Author: Kanti Kalyan Arumilli

In the world of computing, we are familiar with and understand the need for secure communications and secure data transfer. When using public-private keypairs, the public key is provided and the data is encrypted using the public key, transmitted and then the private key is used for decryption.

In this article, we will discuss an approach for securely pairing two clients that can’t communicate directly and for securely communicating with the clients using a server. In this example, let’s say we have a web server, two instances of an application that has some offline data (data not stored on the server), the two clients have to pair anonymously without providing much information to the server and need to transfer some sensitive data.

This is a sample tech implementation that can be implemented in SimplePass for synchronization between devices, without exporting file, copying file and importing. Remember, SimplePass does not need any account creation, so what the application server knows about you is absolutely nothing. SimplePass does not even collect emails. Assuming complete safety, privacy are needed for applications, this blog post suggests a way to get this accomplished. This approach requires minimal server processing and memory needs and no information is stored on the server. This feature is not implemented in SimplePass yet and I don’t have any plans of implementing in the near term, but thought of sharing the idea.

For this example, we will say the first instance of the client application that needs to send data as “sender”, the client application that needs to receive data as “receiver”, a web server capable of sending push notifications or being able to hold some key-value pairs in memory.

The tasks that need to be accomplished are:

1. Securely pair the sender and receiver without giving away too much information to the server but with the server’s help.
2. Securely communicate data from sender to helper with the server’s help.

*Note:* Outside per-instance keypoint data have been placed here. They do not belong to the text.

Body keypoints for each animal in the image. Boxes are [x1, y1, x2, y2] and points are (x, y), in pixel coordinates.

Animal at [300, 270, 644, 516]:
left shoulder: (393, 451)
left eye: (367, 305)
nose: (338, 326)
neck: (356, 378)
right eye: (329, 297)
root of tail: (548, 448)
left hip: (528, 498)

1. When the user of “sender” needs to send data, they need to pair with the target “receiver”. They would open a section of the client application, generate a random code – for example “abcd1234” and synch with the server.
2. A request to the server is sent with the client ID, and the generated random code. The server would hold a unique ID for this transaction and a data structure with the client ID, unique ID as properties and some kind of a time-out let’s say 15 minutes. If the random code exists in the server’s dictionary, the request would be rejected.
3. The user would use the second device -“receiver” and enter the unique ID from the “sender” device, generates another “receiver” specific random code And synchs with the server. For example let’s say “zxcv0987” is the “receiver” random code.
4. The “receiver” would also generate a public/private key-pair, and uploads the public key-pair to the server.
5. The server looks up its internal data dictionary for the “sender” requested random code, the “sender” random code has to exist and there can be multiple “receiver” random codes, but the “receiver” random codes need to be unique. The server holds each “receiver”‘s random code and public key in memory.
6. The “sender” application displays the list pairing request “receivers” random code, here in this case – “zxcv0987”. The “sender” would approve the “receiver” random code. If an unknown “receiver” random code gets visible, the user can safely assume his communications and activities are being monitored by hackers such as Uttam, Thota Veera, Thota Bandhavi, Cuban Michael or Ray, Karan/Diwakar/Karunakar and whoever is an “is”, “already”, “ek”, “es” or any other hacker or any other spy, and the user can deny the unrecognized codes.
7. Steps 3 – 5 can be done when trying to synchronize with multiple devices and the same level of security and privacy can be applied.
8. Now the “sender” would click something like export. The “sender” application receives the list of public keys for each approved “receiver”. The “sender” encrypts data using the public key for each “receiver” and sends the data to the server, the “receiver” receives the data and decrypts using its own private key for the session.
9. The “receiver” after decrypting data, tells the server to clean up and all related resources for the “receiver” can be cleaned up.
10. All of the above steps need to be performed within the set time-out, to minimize the resource usage on the server.

In the above scenario, the server is holding some data that it can’t even read because the server does not have a private key. The only processing happening on the server are some key lookups – very minimal computing. Even the memory requirements for holding the ID, random codes and public key are minimal. In the approach described above complete privacy, security, and hacker-proof are maintained with minimal memory and CPU usage.

There is a flaw in today’s OTP/Authentication codes i.e if server side apps are not checking for one time usage and even if there s one time use checking what if the hackers or spies enter the OTP / Authetication code before the actual user? More and more implementations should become hacker-proof and thwart the onLINE hacking/spying/hate/propaganda group.

If the data being transferred is being held in memory, the memory load cannot be predicted.

I think this is a very simple and nice approach for synchronizing data among applications like SimplePass that maintain the privacy of users and don’t need any kind of accounts and can still synchronize data across devices in a secure way.